Wien. Post-Generaldirektor Georg Pölzl hat eine positive Bilanz über seine per 1. Oktober zehn Jahre als oberster Postler gezogen. 2018 sei das neunte Rekordjahr in Folge gewesen, das erste Quartal heuer sei auch gut gelaufen. Größte Herausforderung blieben Rückgänge im Briefgeschäft, sagte der Manager am Mittwoch im Klub der Wirtschaftspublizisten. Preiserhöhungen schloss er nicht aus.

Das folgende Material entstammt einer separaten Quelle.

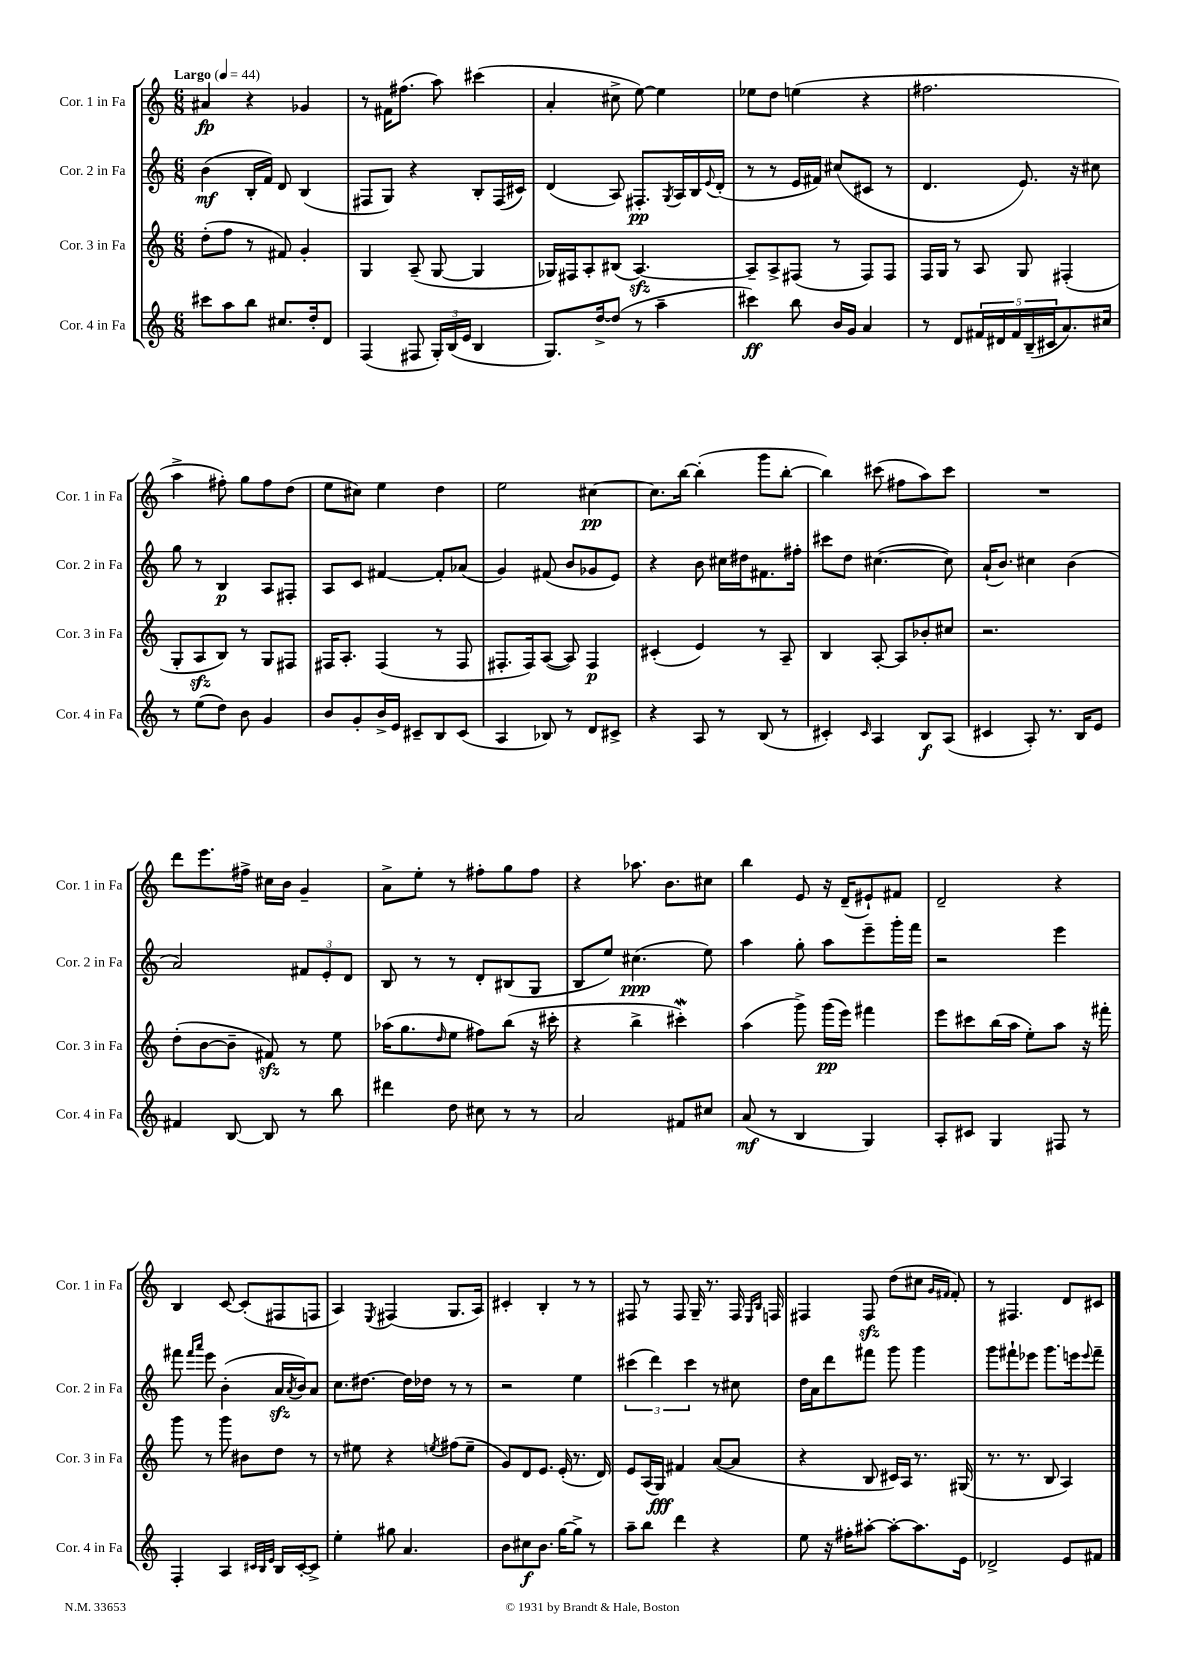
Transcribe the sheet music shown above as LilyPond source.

"Laufend" seien Preisanpassungen nötig, so Pölzl. "Die Kosten steigen automatisch, ein Inflationsausgleich ist wohl das Mindeste, was man machen muss." Der Manager betonte, dass die börsennotierte, teilstaatliche Post zu den günstigsten Dienstleistern Europas gehöre. Konkrete Pläne zu Preissteigerungen verriet er nicht. Zuletzt hatte etwa die Deutsche Post angekündigt, ihre Preise für Briefe und Ansichtskarten per 1. Juli zu erhöhen.

Am Beginn der Amtszeit Pölzls standen Restrukturierungsthemen wie der Abbau von Beamten und Postämtern. "Aber da sind wir durch. Die Belegschafts- und Filialstruktur hat sich sehr verändert." Vor zehn Jahren gab es 1360 Postfilialen, darunter rund 200 Postpartner. Das Verhältnis hat sich bis heute fast gedreht: es gibt 1800 Filialen, von denen 1350 Postpartner sind.

Diese Ausbreitung in der Fläche will die Post mit ihrem neuen Bankpartner ab 2020 nutzen, sagte Pölzl. Dort werde es ab dem zweiten Halbjahr 2020 Basis-Bankprodukte geben. Gute Geschäfte erhofft man sich vor allem im ländlichen Raum, wo sich andere Banken physisch zurückziehen. In weiterer Folge werde man mit dem Partner, der Brüll Kallmus Bank, auch weitere Produkte auflegen.

"Shöpping"-Geschäft
entwickelt sich gut

Zur Übernahme der DHL-Standorte in Österreich sagte Pölzl, dass entgegen anderslautender Medienberichte alle 200 Mitarbeiter und Standorte - bis auf jene in Hagenbrunn - übernommen beziehungsweise weiterbetrieben werden.

Häme rund um die langsam anlaufende Shöpping-Plattform kritisierte Pölzl. Es sei normal, in den ersten Jahren keinen Gewinn zu machen. Das Geschäft entwickle sich gut, täglich gebe es Hunderte Bestellungen. Derzeit sind 600 Händler an Bord.

Die Neuwahlen spülen der Post einen Mehrumsatz von rund 5 Millionen Euro in die Kassa. Heiß diskutiert wurde zuletzt auch die Datenverwendung der Post rund um die Speicherung von Parteiaffinitäten, die an Parteien verkauft wurden. Für Pölzl ist das Thema beendet, man habe nichts Rechtswidriges getan, das legale Angebot, das lediglich aus Alter und Wohnort "ohne investigative Untersuchungen" erstellt worden sei, aber beendet. Das schmälere den Mehrumsatz aus der Nationalratswahl nicht, denn damit wurden "nur rund 250.000, 300.000 Euro" umgesetzt, sagte Pölzl.